Thank you for the opportunity to guest blog. As Bob indicated, I will blog about the stripdown of home mortgages for a couple days, take a brief hiatus and be back with you at the first of the year. Some of the things likely to be bloged about next year include the “so called” exemption of federal benefits from execution (sounds boring but boy does this ever work differently than what we’ve been telling our students), a little about my upcoming payday lending study, and perhaps a small taste of financial literacy/anti-consumerism to boot. Thanks and I look forward to conversing with you!!
Now on to the home mortgage issues……
It seems that most of the arguments against the current senate bills on stripdown of home mortgages boil down to one notion: when some people don’t pay their debts, others are disappointed. Bankruptcy laws, as well as state collection laws from real estate foreclosures to Article 9, all recognize that some debts simply will not be paid back. This is economic, rather than legal, realism.

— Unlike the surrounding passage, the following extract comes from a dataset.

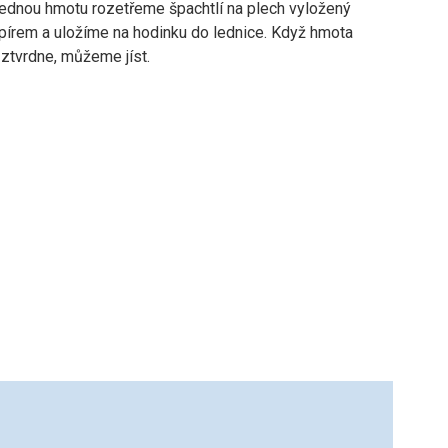
lednou hmotu rozetřeme špachtlí na plech vyložený
pírem a uložíme na hodinku do lednice. Když hmota
 ztvrdne, můžeme jíst.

As a realistic starting point for analyzing these bills, we need to essentialize secured debt vis a vis unsecured debt. Secured debt is only as valuable as its security, under all debtor-creditor systems. Playing on the old adage, if you are a secured creditor, you can never be too rich, to thin, or have too much collateral. With insufficient collateral to cover your debt, you may be called secured, but you are only as secure or protected from harm as the value of your collateral. Why? Because
the main conceptual attribute separating secured debt from unsecured
debt is the right to recover payment from the collateral upon default.
Under Article 9 and state real estate law, if one sells its collateral and ends up with debt left over, the left over debt is unsecured debt that is legally identical to other general unsecured debt. The fact that it was once joined in one loan with secured debt does not change the essential nature of the leftovers. This
state law theme continues into the bankruptcy system, and the secured
creditor’s claim is still no more secured than the value of its
collateral. As a result, in a Chapter 7 case, one can buy the collateral for its value, even if the debt is greater that the value. A debtor must do this in immediate cash because Chapter 7 does not involve a payment of debt over time.
Chapter 11 and 13 do involve payment plans. Thus, a debtor under one of these chapters is generally permitted to pay back the secured debt over time. By definition though, under bankruptcy or state law, the secured debt is still no greater than the value of the collateral. Thus,
if we are being conceptually consistent, we would not normally require
(or perhaps even permit) a debtor to pay back a secured party the whole
face value of an undersecured debt in a payment plan over time. This
would involve paying more to secured creditors on their deficiency
claims than would be paid to other holders of legally identical
unsecured claims and thus would violate the Code’s equality principle.
Thus, we generally allow the loan to be stripped down to the value of the collateral, in both Chapter 11 and in Chapter 13. In
1992, the home mortgage industry convinced Congress to change the
stripdown rule, essentially disallowing it in the home loan context
because it could cause crisis in the home mortgage industry. This
left us with a rule inconsistent with both bankruptcy principles and
state law principles for the stripdown of home mortgage. In 2005,
various personal property loans were added to the mix, and excepted
from normal stripdown rules. Yet neither of
these exceptions to the normal ordering of things was ever fully
justified. If the idea in the case of home mortgages was to protect the
home mortgage industry from crashing, limiting stripdown does not seem
to be accomplishing this goal.
Thus, it is time to fix this inconsisitency, and choose one of these bills. More on this tomorrow, when I address a few specific points made by Professor Scarberry before Congress.